Stoya: A bez żywej osoby na drugim końcu, która mogłaby udzielić informacji zwrotnej, nigdy tak naprawdę się nie nauczysz. Myślę, że nasz pisarz dobrze by zrobił, gdyby skupił się na działaniach, które jego żona lubi – i popracował nad lepszą komunikacją wokół tych działań.

Więcej Jak to zrobić

Jestem 35-letnim mężczyzną, który zaczął się spotykać z 33-letnią kobietą niedawno, i mamy najwięcej chemii, jakiej kiedykolwiek doświadczyłem z kimś, z kim się umawiałem. Ale jest coś innego, co jest dla mnie nowe w tym roku, co komplikuje sprawy: Zacząłem spotykać się z pracownikami seksualnymi. Dla większości ludzi w moim życiu i w naszym społeczeństwie wiąże się to z niesamowitą ilością stygmatów. To po prostu nie wydaje się wiarygodne, że ona zaakceptuje tę część mojej niedawnej przeszłości, nie mówiąc już o mojej lub naszej przyszłości.
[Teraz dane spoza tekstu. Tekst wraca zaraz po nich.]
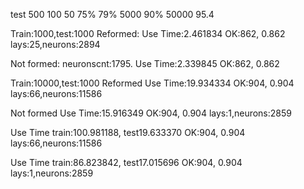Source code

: test    500     100
50      75%     79%
5000    90%
50000   95.4


Train:1000,test:1000
Reformed:
Use Time:2.461834
OK:862, 0.862
lays:25,neurons:2894

Not formed:
neuronscnt:1795.
Use Time:2.339845
OK:862, 0.862

Train:10000,test:1000
Reformed
Use Time:19.934334
OK:904, 0.904
lays:66,neurons:11586

Not formed
Use Time:15.916349
OK:904, 0.904
lays:1,neurons:2859

Use Time train:100.981188, test19.633370
OK:904, 0.904
lays:66,neurons:11586

Use Time train:86.823842, test17.015696
OK:904, 0.904
lays:1,neurons:2859
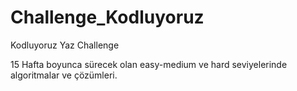 # Challenge_Kodluyoruz
Kodluyoruz Yaz Challenge

15 Hafta boyunca sürecek olan easy-medium ve hard seviyelerinde
algoritmalar ve çözümleri.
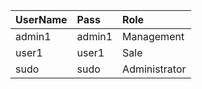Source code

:    |UserName | Pass    |  Role      |
   | :------ | :------ | :-------- |
   | admin1 | admin1 | Management |
   | user1  | user1  | Sale |
   | sudo  | sudo  | Administrator |
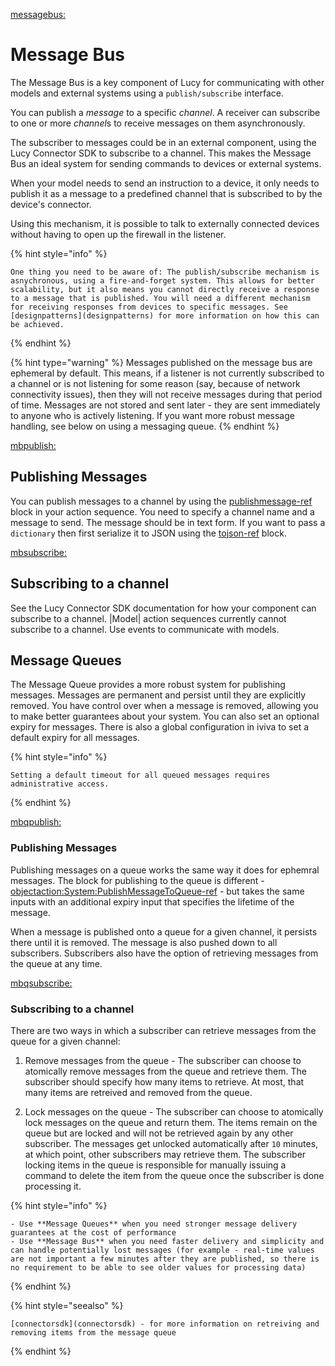 


[messagebus:](messagebus:)

# Message Bus
The Message Bus is a key component of Lucy for communicating with other models and external systems using a `publish/subscribe` interface.

You can publish a *message* to a specific *channel*.
A receiver can subscribe to one or more *channel*s to receive messages on them asynchronously.

The subscriber to messages could be in an external component, using the Lucy Connector SDK to subscribe to a channel. This makes the Message Bus an ideal system for sending commands to devices or external systems.

When your model needs to send an instruction to a device, it only needs to publish it as a message to a predefined channel that is subscribed to by the device's connector.

Using this mechanism, it is possible to talk to externally connected devices without having to open up the firewall in the listener.

{% hint style="info" %}

    One thing you need to be aware of: The publish/subscribe mechanism is asnychronous, using a fire-and-forget system. This allows for better scalability, but it also means you cannot directly receive a response to a message that is published. You will need a different mechanism for receiving responses from devices to specific messages. See [designpatterns](designpatterns) for more information on how this can be achieved.

{% endhint %}

{% hint type="warning" %}
    Messages published on the message bus are ephemeral by default. This means, if a listener is not currently subscribed to a channel or is not listening for some reason (say, because of network connectivity issues), then they will not receive messages during that period of time. Messages are not stored and sent later - they are sent immediately to anyone who is actively listening. If you want more robust message handling, see below on using a messaging queue. {% endhint %}

[mbpublish:](mbpublish:)

## Publishing Messages
You can publish messages to a channel by using the [publishmessage-ref](publishmessage-ref) block in your action sequence. You need to specify a channel name and a message to send.
The message should be in text form. If you want to pass a `dictionary` then first serialize it to JSON using the [tojson-ref](tojson-ref) block.

[mbsubscribe:](mbsubscribe:)

## Subscribing to a channel
See the Lucy Connector SDK documentation for how your component can subscribe to a channel.
|Model| action sequences currently cannot subscribe to a channel. Use events to communicate with models.

## Message Queues
The Message Queue provides a more robust system for publishing messages. Messages are permanent and persist until they are explicitly removed. You have control over when a message is removed, allowing you to make better guarantees about your system. You can also set an optional expiry for messages. There is also a global configuration in iviva to set a default expiry for all messages.

{% hint style="info" %}

    Setting a default timeout for all queued messages requires administrative access.

{% endhint %}


[mbqpublish:](mbqpublish:)

### Publishing Messages
Publishing messages on a queue works the same way it does for ephemral messages. The block for publishing to the queue is different - [objectaction:System:PublishMessageToQueue-ref](objectaction:System:PublishMessageToQueue-ref) - but takes the same inputs with an additional expiry input that specifies the lifetime of the message.

When a message is published onto a queue for a given channel, it persists there until it is removed. The message is also pushed down to all subscribers.
Subscribers also have the option of retrieving messages from the queue at any time.

[mbqsubscribe:](mbqsubscribe:)

### Subscribing to a channel
There are two ways in which a subscriber can retrieve messages from the queue for a given channel:

1. Remove messages from the queue - The subscriber can choose to atomically remove messages from the queue and retrieve them. The subscriber should specify how many items to retrieve. At most, that many items are retreived and removed from the queue.

2. Lock messages on the queue - The subscriber can choose to atomically lock messages on the queue and return them. The items remain on the queue but are locked and will not be retrieved again by any other subscriber. The messages get unlocked automatically after `10` minutes, at which point, other subscribers may retrieve them. The subscriber locking items in the queue is responsible for manually issuing a command to delete the item from the queue once the subscriber is done processing it.

{% hint style="info" %}

    - Use **Message Queues** when you need stronger message delivery guarantees at the cost of performance
    - Use **Message Bus** when you need faster delivery and simplicity and can handle potentially lost messages (for example - real-time values are not important a few minutes after they are published, so there is no requirement to be able to see older values for processing data)

{% endhint %}

{% hint style="seealso" %}

    [connectorsdk](connectorsdk) - for more information on retreiving and removing items from the message queue

{% endhint %}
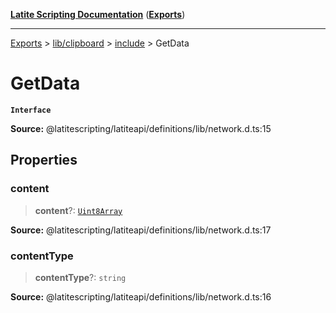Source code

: [**Latite Scripting Documentation**](../../../../README.md) ([**Exports**](../../../../exports.md))

---

[Exports](../../../../exports.md) > [lib/clipboard](../../../index.md) > [include](../index.md) > GetData

# GetData

**`Interface`**

**Source:** @latitescripting/latiteapi/definitions/lib/network.d.ts:15

## Properties

### content

> **content**?: [`Uint8Array`](../../../../module.util_buffer/variables/variable.Uint8Array-1.md)

**Source:** @latitescripting/latiteapi/definitions/lib/network.d.ts:17

### contentType

> **contentType**?: `string`

**Source:** @latitescripting/latiteapi/definitions/lib/network.d.ts:16

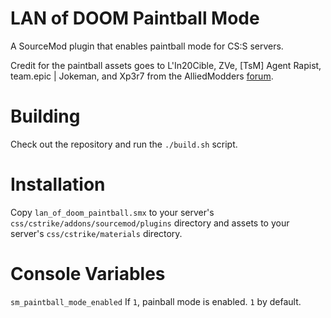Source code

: # LAN of DOOM Paintball Mode
A SourceMod plugin that enables paintball mode for CS:S servers.

Credit for the paintball assets goes to L'In20Cible, ZVe, \[TsM\] Agent Rapist,
team.epic | Jokeman, and Xp3r7 from the AlliedModders
[forum](https://forums.alliedmods.net/showthread.php?t=107012).

# Building
Check out the repository and run the ``./build.sh`` script.

# Installation
Copy ``lan_of_doom_paintball.smx`` to your server's
``css/cstrike/addons/sourcemod/plugins`` directory and assets to your server's
``css/cstrike/materials`` directory.

# Console Variables
``sm_paintball_mode_enabled`` If ``1``, painball mode is enabled. ``1`` by
default.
Nasza chemia seksualna nie jest straszna, ale nie jest tak silna, jak bym chciał, ani tak silna jak chemia nieseksualna, którą mamy. Wierzę, że spotkanie z osobą świadczącą usługi seksualne może uczynić mnie lepszym partnerem. Nie inaczej niż w przypadku terapeuty, spotkanie z osobą świadczącą usługi seksualne pozwala mi skupić się na sobie w tym momencie i łagodzi oczekiwanie, że moja dziewczyna będzie lub będzie robić rzeczy, w których nie czuje się komfortowo lub nie jest dobra. Załatwianie pewnych potrzeb seksualnych gdzie indziej pozwoliłoby mi lepiej skupić moją uwagę i zainwestować w nasz związek. Czy ja zwariowałem?

Dodaj komentarz

Twój adres e-mail nie zostanie opublikowany.